Young companies that want to consider an incubator lease should know that just as different landlords operate differently, so do different incubators. At the MEC, tenants sign one-year leases, which provides flexibility on both ends. Rents start at $8 per square foot and then gradually rise because the facility eventually wants to bring rents up toward market rates. “After three years, you should be paying about $8.50 per square foot,” Hole said.

Before tenants graduate, the facilities also require that they provide information on job creation and finances, so that progress can be recorded. 

At MSI, tenants sign longer leases of up to five years with variable lease rates, depending on the space. At this second-stage incubator, lease rates start at $9 per square foot and rise from there.

“We have an application process, and applicants need to present a current business plan,” Hole explained. “I work with them to get it in good shape to present to the Business Development Committee, and they meet with that committee. We are looking at things like job creation potential, business idea, and good credit history.”
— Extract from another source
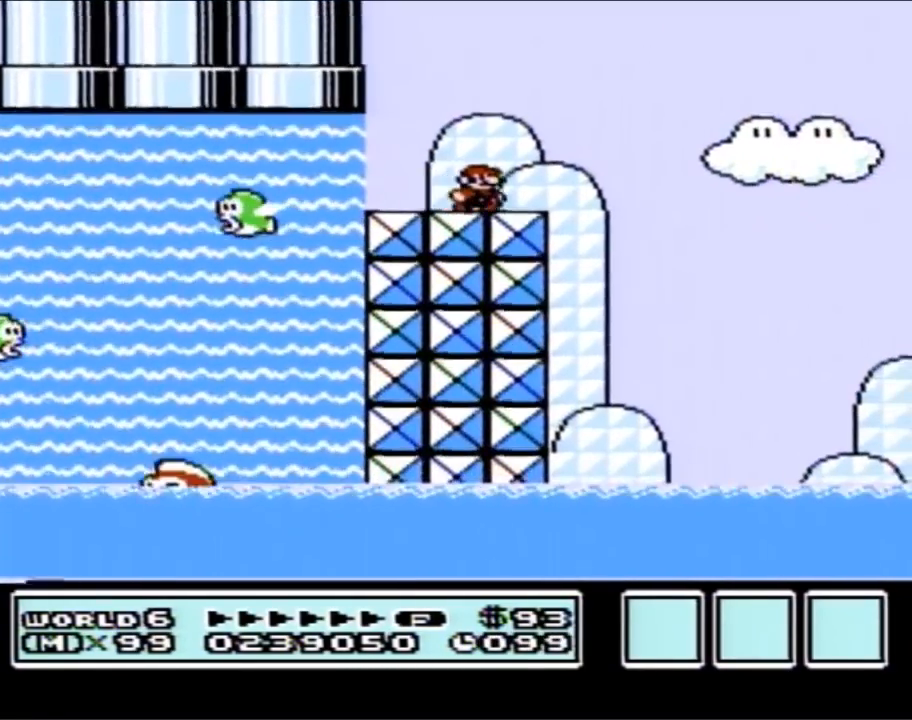
{"buttons": ["B", "DPAD_RIGHT"], "events": [[33, "DPAD_RIGHT", "up"], [100, "DPAD_LEFT", "down"], [283, "DPAD_LEFT", "up"], [400, "DPAD_RIGHT", "down"]]}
Hyer noted that incubators can make available small increments of space, with flexible lease terms and affordable security deposits. “You’ve got either a lease that you can cancel relatively quickly, in 30 to 60 days, or year to year,” he explained. “The flexibility is important in terms of the amount of space and lease terms. You look at all of your costs and make a comprehensive, single payment, and you understand all your little incremental payments and the variety of service, depending on the way it’s structured. There are 15 different ways, if not more, to structure these arrangements, so you just need to understand the objectives of the group that is operating the facility.”

The lease rates usually are dependent on the number of services required. “Either all of the services that you have are available as part of a standard lease payment, or they are delivered a la carte, where you would pay for the use of a conference room or use of the Internet, or pay for copier charges, or the strategic business advisor, but you have to understand what is being offered, what is included, and what is extra.”